(ARGENTINA).- (ARGENTINA).- “Tiene jugadores, no me jodan”, lanzó Sebastián Vignolo. La frase puso el foco sobre los jugadores de River como los principales responsables de sacar al equipo de la crisis actual, pese a la jerarquía y los recursos que maneja el plantel.
El análisis apuntó directo contra la idea de que los problemas vienen de afuera. Vignolo remarcó que los jugadores de River cuentan con representantes de distintas selecciones y que no se puede sostener que Tigre, Central o Aldosivi tengan más nombres que River. La realidad del mercado y los convocados internacionales —Franco Armani, Germán Pezzella o Gonzalo Montiel, entre varios— respaldan esa mirada.
La jerarquía no se tradujo en resultados
Ese respaldo no se tradujo en resultados. El equipo viene de perder la final del Apertura por 3 a 2 ante Belgrano en Córdoba, con el entrenador Eduardo Coudet expulsado, y aunque en la última fecha de la Copa Sudamericana goleó 3 a 0 a Blooming para clasificarse a octavos, la imagen global sigue sin convencer. La falta de reacción de los jugadores de River dentro de la cancha se volvió el eje de las críticas.
El dinero no es una traba
En la misma línea, los panelistas coincidieron en que el dinero no es una traba. Uno de los presentes describió que River tiene plata y puestos, insinuando que los futbolistas cuentan con todos los recursos y que la explicación no pasa por un problema de presupuesto. La obligación, entonces, recae sobre quienes entran a la cancha.
La actitud de los protagonistas
La carga anímica también estuvo en el centro de la discusión. Un panelista opinó que los jugadores de River deben tener el coraje de hacer algo más y revelarse. La idea de fondo es que la solución no vendrá solo de un cambio táctico o de un refuerzo de último momento, sino de una actitud distinta de los protagonistas.
El vestuario, bajo la lupa
Tanto el técnico como los jugadores de River son responsables, se planteó en el debate, aunque el peso mayoritario se inclinó hacia el vestuario. La figura de Coudet quedó bajo la lupa tras la expulsión en la final, pero el mensaje repetido fue que el plantel está en deuda y que sin autocrítica no habrá vuelta de página.
La exigencia se mantiene firme
Mientras el mercado de pases empieza a moverse con nombres como el de Ángel Correa —por ahora solo un rumor—, la exigencia se mantiene firme sobre los que ya están. La jerarquía individual de los jugadores de River no admite más excusas: el margen de error se terminó y la clasificación a octavos de la Sudamericana es apenas un punto de apoyo.
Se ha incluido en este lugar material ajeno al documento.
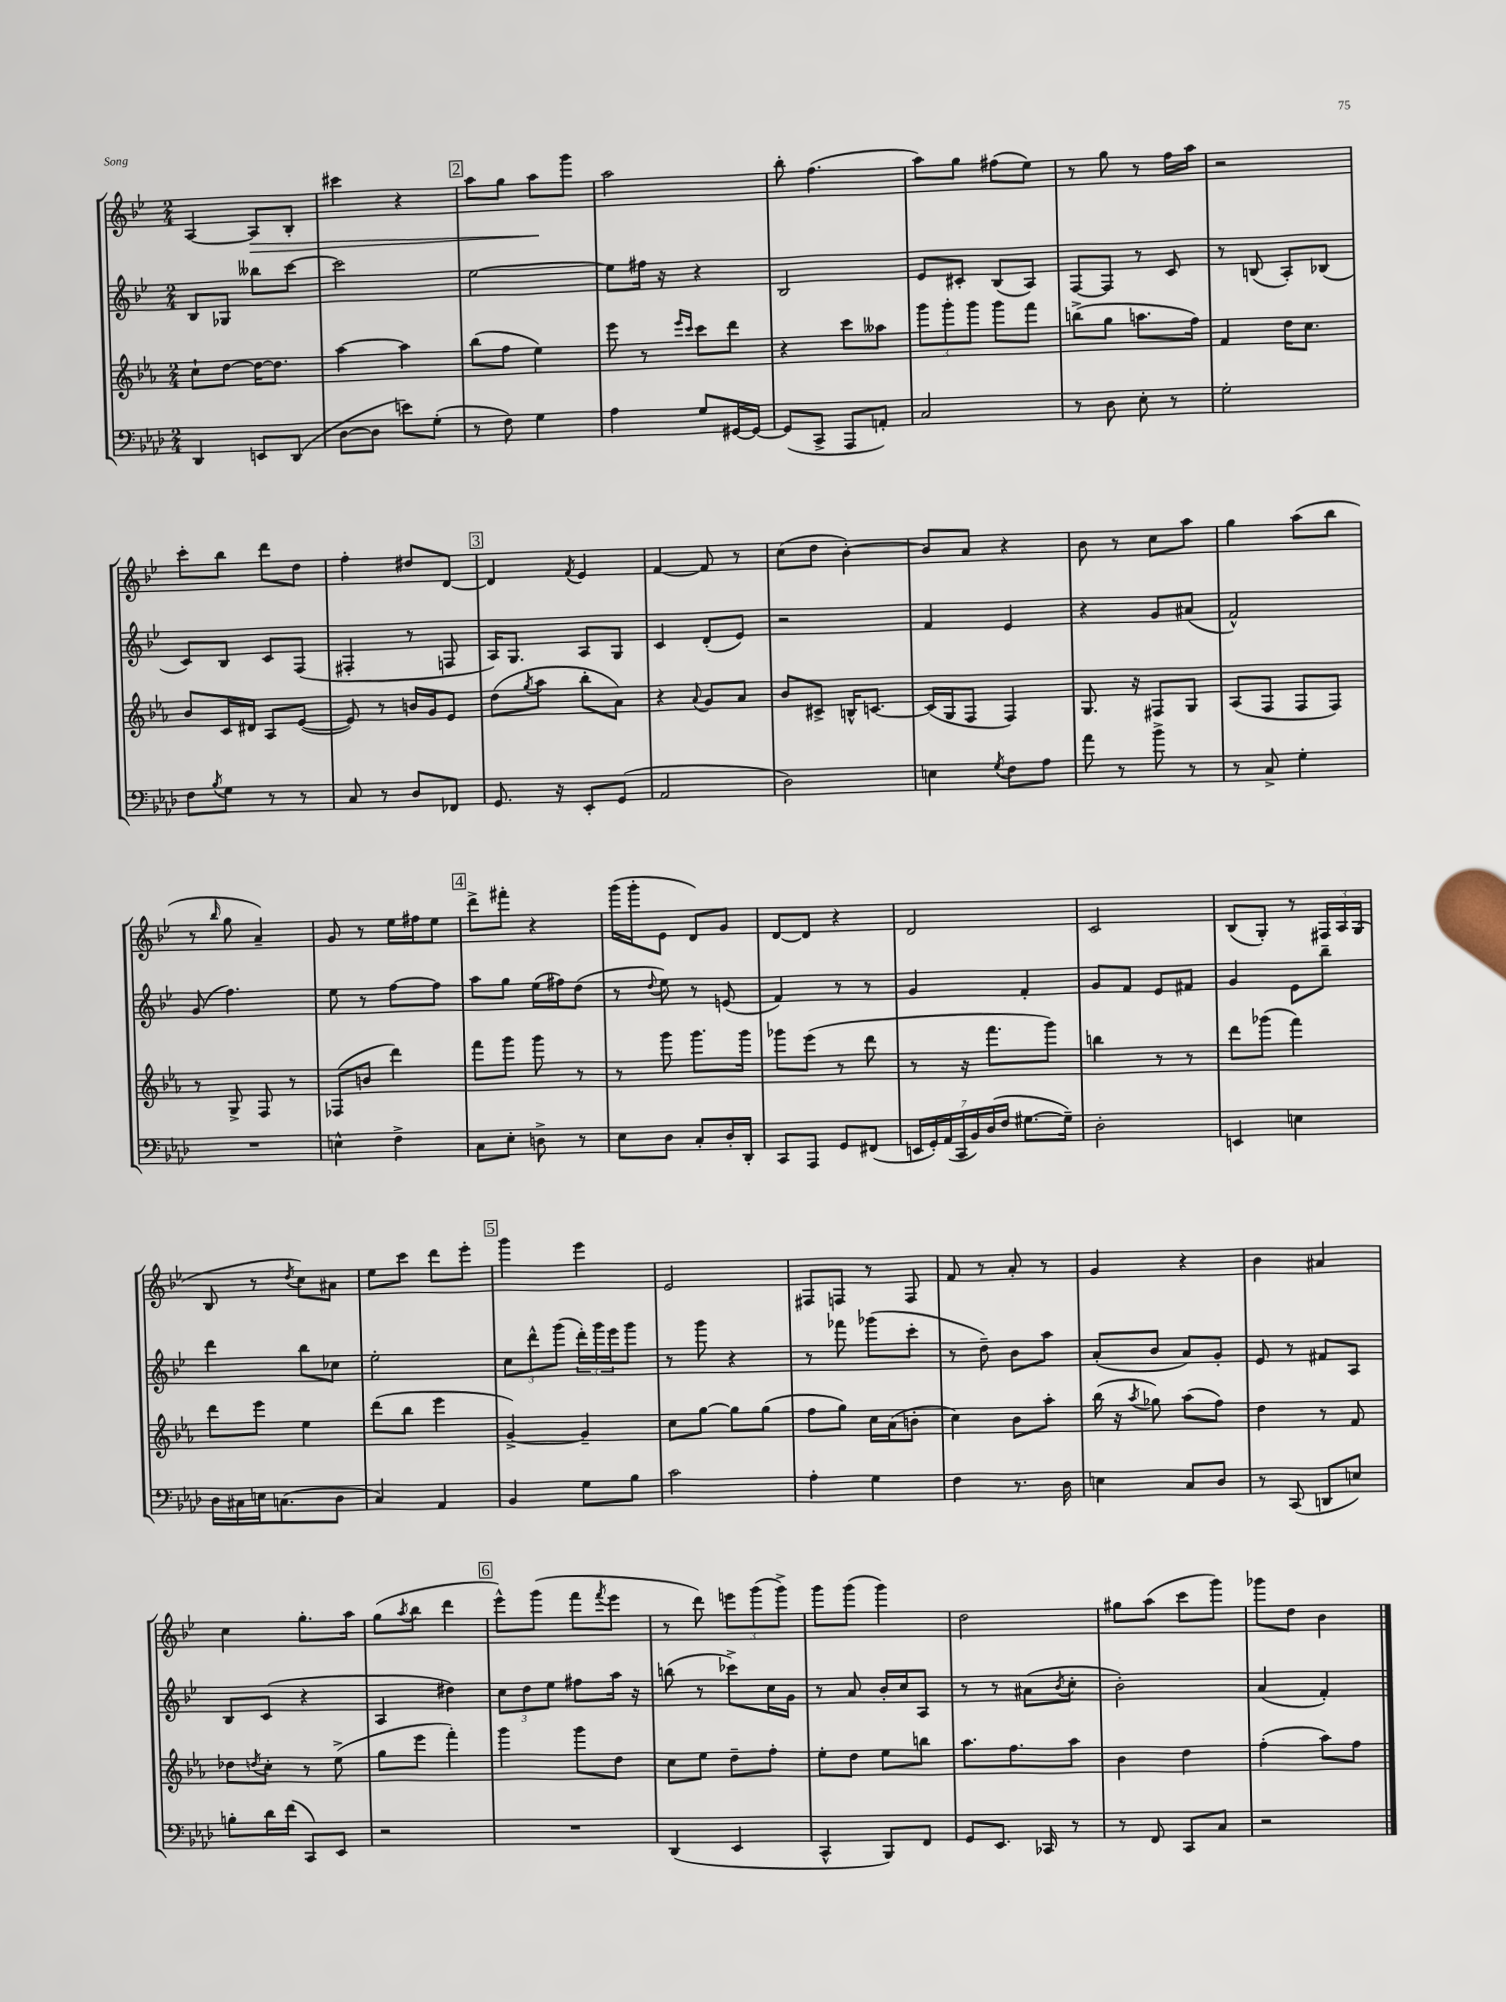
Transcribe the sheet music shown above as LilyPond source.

<<
\new StaffGroup <<
\new Staff = "s0" {
    \clef treble \key bes \major \numericTimeSignature \time 2/4
    a4~ a8\> bes8-. |
    cis'''4 r4 |
    \mark \markup { \box "2" } a''8 g''8 a''8\! g'''8 |
    a''2 |
    bes''8-. f''4.( |
    a''8) g''8 fis''8( ees''8) |
    r8 g''8 r8 f''16 a''16 |
    r2 |
    c'''8-. bes''8 d'''8 d''8 |
    f''4-. dis''8 d'8~ |
    \mark \markup { \box "3" } d'4 \acciaccatura { f'8 } ees'4 |
    f'4~ f'8 r8 |
    c''8( d''8 bes'4~-.) |
    bes'8 a'8 r4 |
    bes'8 r8 c''8 a''8 |
    g''4 a''8( bes''8 |
    r8 \grace { bes''16 } g''8 a'4--) |
    g'8 r8 ees''16 fis''16 ees''8 |
    \mark \markup { \box "4" } d'''8-> fis'''8-. r4 |
    g'''16( g'''16-. ees'8 d'8) g'8 |
    d'8~ d'8 r4 |
    d'2 |
    c'2 |
    bes8( g8-.) r8 \tuplet 3/2 { fis16 a16 g16( } |
    bes8 r8 \acciaccatura { d''8 } c''8) ais'8 |
    ees''8 c'''8 d'''8 ees'''8-. |
    \mark \markup { \box "5" } g'''4 ees'''4 |
    ees'2 |
    fis8 f8 r8 f8 |
    f'8 r8 a'8-. r8 |
    g'4 r4 |
    bes'4 ais'4 |
    c''4 g''8.-. a''16 |
    g''8( \acciaccatura { a''8 } bes''8 d'''4 |
    \mark \markup { \box "6" } ees'''8-^) g'''8( f'''8 \acciaccatura { f'''8 } ees'''8 |
    r8 d'''8) \tuplet 3/2 { e'''8 g'''8( g'''8->) } |
    g'''8 g'''8( g'''4) |
    d''2 |
    gis''8 a''8( c'''8 g'''8) |
    ges'''8 d''8 bes'4 \bar "|." |
}
\new Staff = "s1" {
    \clef treble \key bes \major \numericTimeSignature \time 2/4
    bes8 ges8 beses''8 c'''8~ |
    c'''2 |
    \mark \markup { \box "2" } ees''2~ |
    ees''8 fis''16 r16 r4 |
    bes2 |
    ees'8 cis'8-. bes8( a8) |
    f8~ f8 r8 c'8 |
    r8 b8( a8-.) bes8( |
    c'8) bes8 c'8 f8( |
    fis4-. r8 f8 |
    \mark \markup { \box "3" } a16) g8. a8 g8 |
    c'4 d'8-.( ees'8) |
    r2 |
    f'4 ees'4 |
    r4 g'8 ais'8( |
    f'2-^) |
    g'8( f''4.) |
    ees''8 r8 f''8~ f''8 |
    \mark \markup { \box "4" } a''8 g''8 ees''16( fis''16) d''8( |
    r8 \appoggiatura { d''8 } ees''8) r8 e'8( |
    f'4) r8 r8 |
    g'4 f'4-. |
    g'8 f'8 ees'8 fis'8 |
    g'4 ees'8 bes''8-- |
    d'''4 bes''8 ces''8 |
    ees''2-. |
    \mark \markup { \box "5" } \tuplet 3/2 { c''8 d'''8-^ g'''8( } \tuplet 3/2 { d'''16-.) g'''16 ees'''16 } g'''8 |
    r8 g'''8 r4 |
    r8 fes'''8 ges'''8( c'''8-. |
    r8 d''8--) bes'8 a''8 |
    a'8-.( bes'8 a'8) g'8-. |
    ees'8 r8 fis'8 a8 |
    bes8 c'8( r4 |
    a4 dis''4) |
    \mark \markup { \box "6" } \tuplet 3/2 { c''8 d''8 ees''8 } fis''8 a''16 r16 |
    b''8( r8 ces'''8->) c''16 g'16 |
    r8 a'8 bes'16-. c''16 a8 |
    r8 r8 ais'8( \acciaccatura { bes'8 } c''8-. |
    bes'2-.) |
    a'4( f'4-.) \bar "|." |
}
\new Staff = "s2" {
    \clef treble \key ees \major \numericTimeSignature \time 2/4
    c''8-! d''8~ d''16~ d''8. |
    aes''4~ aes''4 |
    \mark \markup { \box "2" } bes''8( f''8 ees''4) |
    ees'''8 r8 \grace { ees'''16 c'''16 } c'''8 d'''8 |
    r4 c'''8 aeses''8 |
    \tuplet 3/2 { g'''8 g'''8-. g'''8 } g'''8 f'''8 |
    b''8->( g''8 a''8. f''16) |
    f'4 d''16 c''8. |
    bes'8 c'16 dis'16 aes8 ees'8~( |
    ees'8) r8 b'16 g'16 ees'8 |
    \mark \markup { \box "3" } d''8( \acciaccatura { g''8 } aes''8 bes''8-. aes'8) |
    r4 \appoggiatura { aes'8 } g'8 aes'8 |
    bes'8 cis'8-> b16-^ c'8.~ |
    c'16( g16 f8 f4) |
    g8. r16 fis8 g8 |
    aes8( f8 f8 f8) |
    r8 g8-> f8 r8 |
    fes8( b'8 d'''4) |
    \mark \markup { \box "4" } f'''8 g'''8 g'''8 r8 |
    r8 g'''8 g'''8. g'''16 |
    ges'''8 ees'''8( r8 d'''8 |
    r8 r16 f'''8. g'''8) |
    b''4 r8 r8 |
    d'''8 ges'''8( f'''4) |
    d'''8 ees'''8 ees''4 |
    d'''8( bes''8 ees'''4 |
    \mark \markup { \box "5" } g'4~->) g'4-- |
    c''8 g''8~ g''8 g''8( |
    f''8 g''8) c''16 aes'16( b'8-. |
    c''4) bes'8 aes''8-. |
    bes''16( r16 \acciaccatura { aes''8 } ges''8) aes''8( f''8) |
    d''4 r8 f'8 |
    des''8 \acciaccatura { d''8 } c''8-. r8 ees''8->( |
    g''8 ees'''8 f'''4-.) |
    \mark \markup { \box "6" } g'''4 g'''8 d''8 |
    c''8 ees''8 d''8-- f''8-. |
    ees''8-. d''8 ees''8 b''8 |
    aes''8. f''8. aes''8 |
    bes'4 d''4 |
    f''4-.( aes''8) f''8 \bar "|." |
}
\new Staff = "s3" {
    \clef bass \key aes \major \numericTimeSignature \time 2/4
    des,4 e,8 des,8( |
    des8~ des8 e'8) g8-.( |
    \mark \markup { \box "2" } r8 f8) g4 |
    aes4 g8 gis,16~ gis,16~ |
    gis,8( c,8-> aes,,8 a,8-.) |
    c2 |
    r8 des8 ees8-. r8 |
    g2-. |
    f8 \acciaccatura { bes8 } g8 r8 r8 |
    c8 r8 des8 fes,8 |
    \mark \markup { \box "3" } g,8. r16 ees,8-. g,8( |
    aes,2 |
    des2) |
    e4 \acciaccatura { g8 } f8 aes8 |
    aes'8 r8 bes'8-> r8 |
    r8 c8-> g4-. |
    R2 |
    e4-^ f4-> |
    \mark \markup { \box "4" } c8 ees8-. d8-> r8 |
    ees8 des8 c8-. des16-. des,16-. |
    c,8 aes,,8 g,8 fis,8( |
    \tuplet 7/4 { e,16 g,16-.) aes,16( c,16 bes,16) des16( f16 } gis8.~ gis16--) |
    des2-. |
    e,4 e4 |
    des16 cis16 e16 c8.( des8 |
    c4) aes,4 |
    \mark \markup { \box "5" } bes,4 g8 bes8 |
    c'2 |
    aes4-. g4 |
    f4 r8. des16 |
    e4 c8 des8 |
    r8 c,8( d,8 e8) |
    b8-. des'16 f'16( c,8) ees,8 |
    r2 |
    \mark \markup { \box "6" } R2 |
    des,4( ees,4 |
    c,4-^ bes,,8) f,8 |
    g,8 ees,8. ces,16 r8 |
    r8 f,8 c,8 c8 |
    r2 \bar "|." |
}
>>
>>
\layout { \context { \Score \remove "Bar_number_engraver" } }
El torneo continental ofrece ahora la posibilidad de enderezar el rumbo. Con rival y fecha todavía a definir por sorteo, los octavos de final aparecen como la prueba inmediata en la que los jugadores de River deberán demostrar que tienen el carácter para sacar al equipo adelante.
El único camino
El respaldo de nombres de selección y un presupuesto holgado convierten la falta de reacción en un problema exclusivamente futbolístico y anímico. La frase que retumbó en el debate no deja lugar a interpretaciones: River tiene jugadores. Que lo demuestren, es el único camino.